Ha avuto segnalazioni di intelligence?

«Sia chiaro, non sono a conoscenza di fatti specifici, di progetti operativi. Ma quanto dichiarato dai terroristi dell’autoproclamato ‘Stato islamico’ è chiaro. Loro vogliono uccidere il Papa. Del resto, questa banda di criminali non si limita a minacciare: in Iraq ha già violato o addirittura distrutto alcuni dei luoghi più sacri dell’islam sciita. Ha colpito luoghi di culto della religione degli yazidi, e del cristianesimo. Ha costretto 150mila cristiani a fuggire da Mosul, e così ha fatto gli yazidi. Se pensiamo che le loro sono solo parole, non capiamo la natura della minaccia. Loro dicono: chi non è con noi è contro di noi. O ti converti o sono legittimato ad ammazzarti. E lo fanno davvero: è un genocidio».

Non crede che se il Papa venisse in Iraq agevolerebbe il compito all’Isis?

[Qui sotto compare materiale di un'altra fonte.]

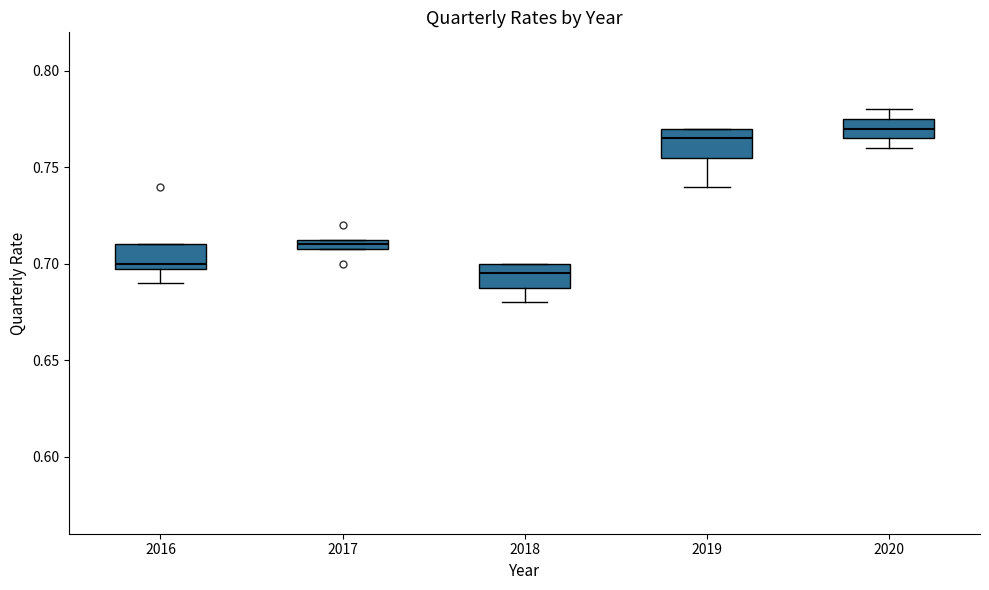

Where is the lower edge of the box at x = 2017 on the y-axis? The values are not printed on the chart, so give them approximately, as read against the axis.

0.710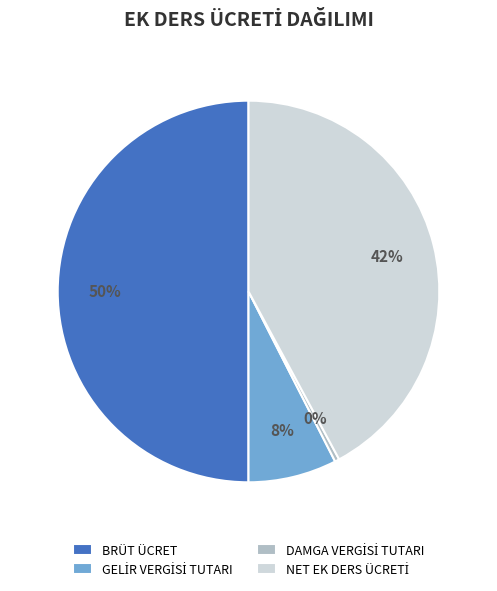

To the nearest percent, what is the average slice percentage?

25%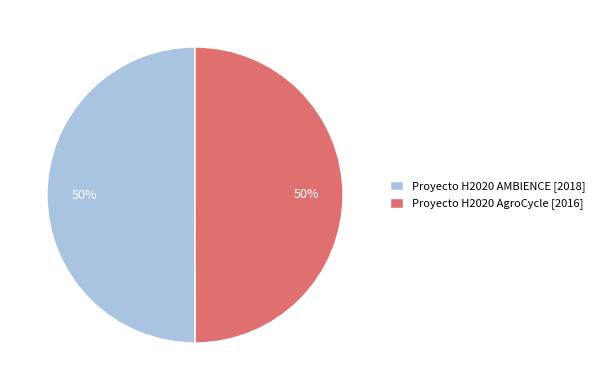

To the nearest percent, what portion does Proyecto H2020 AMBIENCE represent?

50%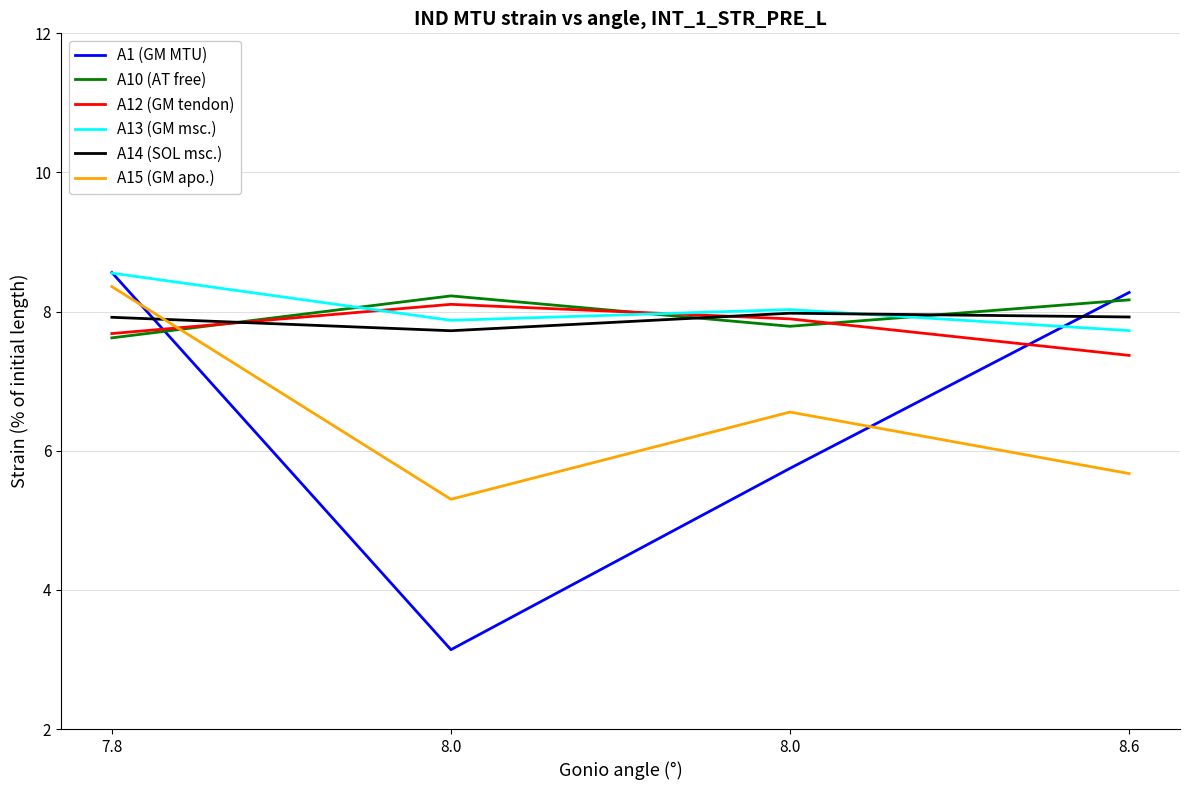

Is it true that A1 (GM MTU) equals 2.2 at 8.0?

False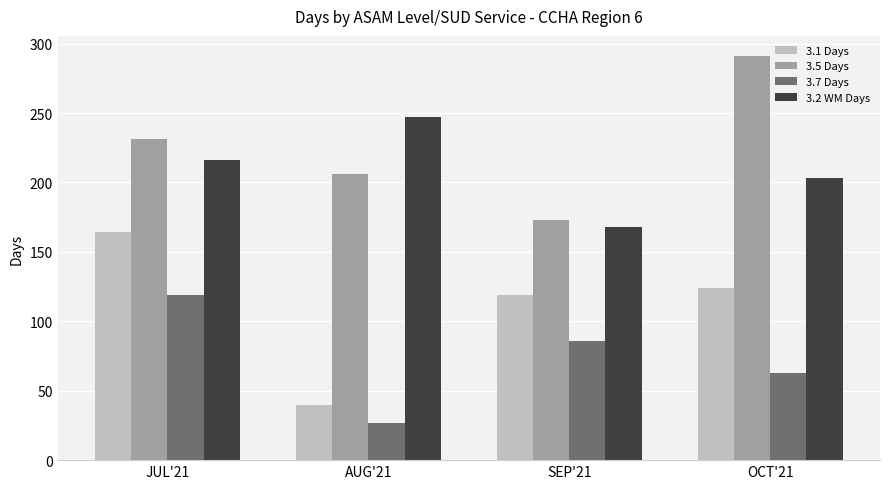

Which series changed the most between JUL'21 and AUG'21?

3.1 Days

«Lo stato iracheno, come ha fatto recentemente per le visite di Renzi e Hollande, è assolutamente in grado di proteggerlo. Il problema è un altro».

E cioè?

«Bisogna garantire la sicurezza del Papa ovunque, perché credo che possano cercare di colpirlo durante i suoi viaggi o anche a Roma. Perché ci sono membri dell’Isis che non sono arabi ma canadesi, americani, francesi, britannici e anche italiani. Hanno passaporti occidentali. E quindi Isis potrebbe ingaggiare questi combattenti per compiere un atto terroristico nei paesi europei».

Non sarebbe osare troppo?

«Questa gente non ha coscienza, non ha limiti alla follia. Non è detto che arrivino al Papa, ma non possiamo escludere un attacco in Europa o America. Credo che i paesi europei, come Washington, si siano posti il problema. La coalizione internazionale nasce anche da questa consapevolezza che l’Isis va estirpato. E non servono truppe occidentali sul terreno: se ci date copertura aerea, intelligence e armi tecnologicamente avanzate, li spazzeremo via noi. L’Iraq sarà il loro cimitero». 

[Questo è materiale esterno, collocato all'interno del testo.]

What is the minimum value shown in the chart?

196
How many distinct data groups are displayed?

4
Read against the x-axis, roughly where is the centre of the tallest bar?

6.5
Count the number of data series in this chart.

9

Il Vaticano nega che ci siano minacce concrete contro Papa Francesco.

«In Vaticano mi dicono di essere tranquilli e che le affermazioni dell’Isis non cambieranno la loro posizione. Li capisco. Ma il Santo Padre è molto vicino ai rifugiati e ai cristiani perseguitati e non smetterà di esserlo perché l’Isis lo minaccia. Anzi, la sua voce sarà più forte. Lui sa quello che deve fare per portare avanti il suo ministero. Quando l’ho invitato in Iraq mi ha detto: appena posso, quando le condizioni lo permetteranno, verrò. E io sono sicuro che lo farà».